肖筱朝她翻了翻白眼,拿过瓶子,“妹子,这是英文,翻译过来就是松节油,知道不?”
殷然撅着嘴,“谁要喝了?小题大做。只是觉得臭得慌,还是墨汁好闻些。”
“呦呵,你还记得你是画国画的?写意还是工笔,还是兼工带意。山水,花鸟,人物不限,让姐姐看看你水平是否下降。”肖筱嘚瑟的叉着小蛮腰。
殷然不屑一笑,挥手,“笔墨伺候。”
“咳……没有。”肖筱两手一摊,“就只剩擦笔用的毛边纸,不介意用油画颜料在画布上凑合着。反正买的都是便宜货,水平在那,还是能看得出的。”
“……”
“你这糊墙的刷子能好使?再说,油和水能一样?难怪味道这般大,原来是便宜货。”殷然捂嘴笑了笑。
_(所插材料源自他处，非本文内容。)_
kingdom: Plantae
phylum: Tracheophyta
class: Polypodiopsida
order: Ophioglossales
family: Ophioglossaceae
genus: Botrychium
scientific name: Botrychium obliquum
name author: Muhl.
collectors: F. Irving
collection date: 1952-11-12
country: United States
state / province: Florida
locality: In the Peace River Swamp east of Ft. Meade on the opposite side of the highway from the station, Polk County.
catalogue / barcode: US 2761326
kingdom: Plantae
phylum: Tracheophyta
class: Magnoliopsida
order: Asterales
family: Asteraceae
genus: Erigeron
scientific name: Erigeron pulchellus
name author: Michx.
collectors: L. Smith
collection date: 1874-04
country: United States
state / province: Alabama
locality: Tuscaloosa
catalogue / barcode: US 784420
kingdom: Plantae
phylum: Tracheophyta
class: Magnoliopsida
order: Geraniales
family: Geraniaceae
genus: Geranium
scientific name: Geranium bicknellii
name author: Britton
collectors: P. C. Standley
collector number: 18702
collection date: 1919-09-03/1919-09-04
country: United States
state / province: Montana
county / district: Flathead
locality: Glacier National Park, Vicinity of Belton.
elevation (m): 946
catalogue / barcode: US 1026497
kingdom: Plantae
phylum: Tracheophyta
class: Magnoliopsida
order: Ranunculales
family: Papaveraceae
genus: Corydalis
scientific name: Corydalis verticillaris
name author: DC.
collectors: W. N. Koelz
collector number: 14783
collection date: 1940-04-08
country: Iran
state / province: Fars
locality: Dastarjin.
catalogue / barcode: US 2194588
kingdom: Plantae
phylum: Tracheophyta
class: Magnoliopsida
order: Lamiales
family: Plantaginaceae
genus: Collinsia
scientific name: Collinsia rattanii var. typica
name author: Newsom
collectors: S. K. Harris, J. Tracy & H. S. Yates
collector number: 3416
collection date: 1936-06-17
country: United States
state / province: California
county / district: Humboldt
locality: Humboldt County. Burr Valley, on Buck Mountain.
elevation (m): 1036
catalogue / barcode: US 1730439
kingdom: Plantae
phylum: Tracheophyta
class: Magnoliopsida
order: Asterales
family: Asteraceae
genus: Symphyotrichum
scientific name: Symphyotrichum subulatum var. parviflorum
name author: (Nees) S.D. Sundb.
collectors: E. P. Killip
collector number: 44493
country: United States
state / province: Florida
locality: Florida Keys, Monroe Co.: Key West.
“别呛啊!练习用贵的干嘛,不要钱啊!再说,再这么待下去,咱们吃土都没地儿找。”
“那要不要我去找工作,这样赖着你们也不是办法。”殷然低头不好意色说道。
“你丫说的是什么话,侮辱我们之间的情谊是不?特么你会搭车吗?给车给你也不会开!你能去哪儿?现在连英语B级都过不了,还特么找工作!谁要?特么连公车都不会搭,你还有脸了?”肖筱大嗓门连声呛道。
殷然瘪嘴委屈说:“我看电视里,你说的霸道总裁不是也连公车都不会搭。”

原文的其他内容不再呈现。